I have meant to write about these encounters for a while, but work get in the way, sadness of loss get in the way, and I stay mute, with no words.
But they have been there, with me, in time of bright yet sad summer weekend, in time of cosy winter nights, or breezy and colorful walks in the fall, touching my heart, keep me alive, strong and amused.
These are not the dead masters, those larger than life existence, those whom you believe still live and breath somewhere in this world, for their voices and words are here. But new ones, those that I know are living and breathing, some of them are probably my age, they write stories at years when it meant something in my life as well.
I have determined that I prefer the master of short stories, I worship the elegance and stucture of a simple verse, a story with much unsaid but all being accounted for. A life time condensed in a day, a night, and the sorrow or laughter of a million people shared in one instant. I found power in those stories.

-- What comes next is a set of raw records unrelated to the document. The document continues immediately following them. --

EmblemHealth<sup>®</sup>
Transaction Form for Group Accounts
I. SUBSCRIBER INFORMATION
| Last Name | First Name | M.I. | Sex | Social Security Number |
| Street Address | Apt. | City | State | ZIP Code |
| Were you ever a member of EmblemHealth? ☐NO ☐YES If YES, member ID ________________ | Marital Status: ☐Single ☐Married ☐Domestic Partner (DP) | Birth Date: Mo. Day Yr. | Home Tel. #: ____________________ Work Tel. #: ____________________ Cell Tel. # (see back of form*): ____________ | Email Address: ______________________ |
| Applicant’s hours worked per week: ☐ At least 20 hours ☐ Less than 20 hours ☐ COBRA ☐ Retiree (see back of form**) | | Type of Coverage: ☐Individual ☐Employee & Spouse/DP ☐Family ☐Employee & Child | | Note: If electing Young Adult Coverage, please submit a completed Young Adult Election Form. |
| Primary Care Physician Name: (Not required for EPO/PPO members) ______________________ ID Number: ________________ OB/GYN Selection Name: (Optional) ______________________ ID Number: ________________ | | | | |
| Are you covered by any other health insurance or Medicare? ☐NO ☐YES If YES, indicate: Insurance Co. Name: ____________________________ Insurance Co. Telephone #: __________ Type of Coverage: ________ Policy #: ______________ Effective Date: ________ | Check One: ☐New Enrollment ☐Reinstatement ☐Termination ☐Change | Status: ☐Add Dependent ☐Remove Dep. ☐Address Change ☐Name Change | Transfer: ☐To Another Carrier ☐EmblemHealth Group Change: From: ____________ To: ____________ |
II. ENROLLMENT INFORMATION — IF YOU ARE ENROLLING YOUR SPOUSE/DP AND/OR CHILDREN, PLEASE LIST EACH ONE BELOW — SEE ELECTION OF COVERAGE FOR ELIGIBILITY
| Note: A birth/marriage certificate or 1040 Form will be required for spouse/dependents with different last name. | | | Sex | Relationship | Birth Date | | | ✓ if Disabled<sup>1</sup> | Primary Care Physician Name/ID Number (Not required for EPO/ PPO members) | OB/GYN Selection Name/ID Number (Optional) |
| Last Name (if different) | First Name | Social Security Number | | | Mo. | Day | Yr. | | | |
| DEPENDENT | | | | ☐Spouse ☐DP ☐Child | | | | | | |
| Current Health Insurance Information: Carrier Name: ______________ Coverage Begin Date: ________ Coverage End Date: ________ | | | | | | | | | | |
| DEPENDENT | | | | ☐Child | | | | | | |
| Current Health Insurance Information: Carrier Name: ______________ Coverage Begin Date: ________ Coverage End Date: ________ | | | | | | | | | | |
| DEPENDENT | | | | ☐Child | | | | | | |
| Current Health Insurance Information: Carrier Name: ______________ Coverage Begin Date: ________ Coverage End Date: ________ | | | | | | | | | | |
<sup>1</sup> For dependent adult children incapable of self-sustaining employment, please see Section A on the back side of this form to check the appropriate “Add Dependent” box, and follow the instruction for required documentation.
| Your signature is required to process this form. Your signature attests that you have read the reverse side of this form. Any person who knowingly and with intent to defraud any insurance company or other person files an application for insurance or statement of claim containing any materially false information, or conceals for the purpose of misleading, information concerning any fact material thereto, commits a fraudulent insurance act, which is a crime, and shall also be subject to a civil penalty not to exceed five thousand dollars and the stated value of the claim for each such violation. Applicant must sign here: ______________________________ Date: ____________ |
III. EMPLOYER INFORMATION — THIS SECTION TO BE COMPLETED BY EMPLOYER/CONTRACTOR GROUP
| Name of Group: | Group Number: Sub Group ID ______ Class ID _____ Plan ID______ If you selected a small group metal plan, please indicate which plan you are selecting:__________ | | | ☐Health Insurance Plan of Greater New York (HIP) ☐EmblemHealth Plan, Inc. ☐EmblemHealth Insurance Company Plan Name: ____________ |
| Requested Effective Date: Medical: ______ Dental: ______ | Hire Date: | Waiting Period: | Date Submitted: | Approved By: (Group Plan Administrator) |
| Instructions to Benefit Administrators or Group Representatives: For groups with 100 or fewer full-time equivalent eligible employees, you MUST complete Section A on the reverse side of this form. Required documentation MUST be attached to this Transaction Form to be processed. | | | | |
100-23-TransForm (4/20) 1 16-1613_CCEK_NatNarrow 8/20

Although I kept my awe to Tolstoy and Victor Hugo and like, it is Chekov and Borges, that makes me want to sit down and say, tell me you story now, I am ready for it again.
Some time most powerful words are not long or plenty. They need to be well chosen and well arranged, yet flow like water. And a good story can be told every night, for the one thousand and one night. It shall not bore you.
Maybe because I am reading these words in a foreign language, I prefer simple, concise, clean, but weighty.
Tell me a story, so that I won't behead you. Remember that Arabian King. If he has an ear and heart for good stories, he can not be a bad person.
Authors of following books have gave me much strength and hope, for they reveal the pain of the duplicity too well in their characters, so that I feel while reading them, that finally, I am not a stranger to myself.
Some of them are not short stories collections, but they are shorter than the long and heavy ones (I say it in a way like I am buying a table)
You Are Not a Stranger Here
I read these stories, one in a long while, since they are too powerful, and weighty on my soul. But after reading each one, I re-live or re-deem. I identify with the struggles of the characters in them. They are as if from the home town of my own. And it is not only becuase that in everyway, it also connected me with the man I love but have since lost even as a friend. In the universe of pain and loss, we are not strangers to one another.
2 Comments:
What a nice surprise -- to find you back at the keyboard -- and noting some of the books you've enjoyed.
And regretfully -- I haven't read a single one.
I've also been reading a lot of stories lately -- but for some reason, the ones that really grab me are the attempts at non-fiction -- i.e. people telling their own bizarre stories -- where strange things are told because strange things happened.
The author of Old School wrote pretty much Autobigraphically....
Into the Wild is pretty much based on true story....know how you feel, I feel the same way, bizarre stories are good espeicially when they are true.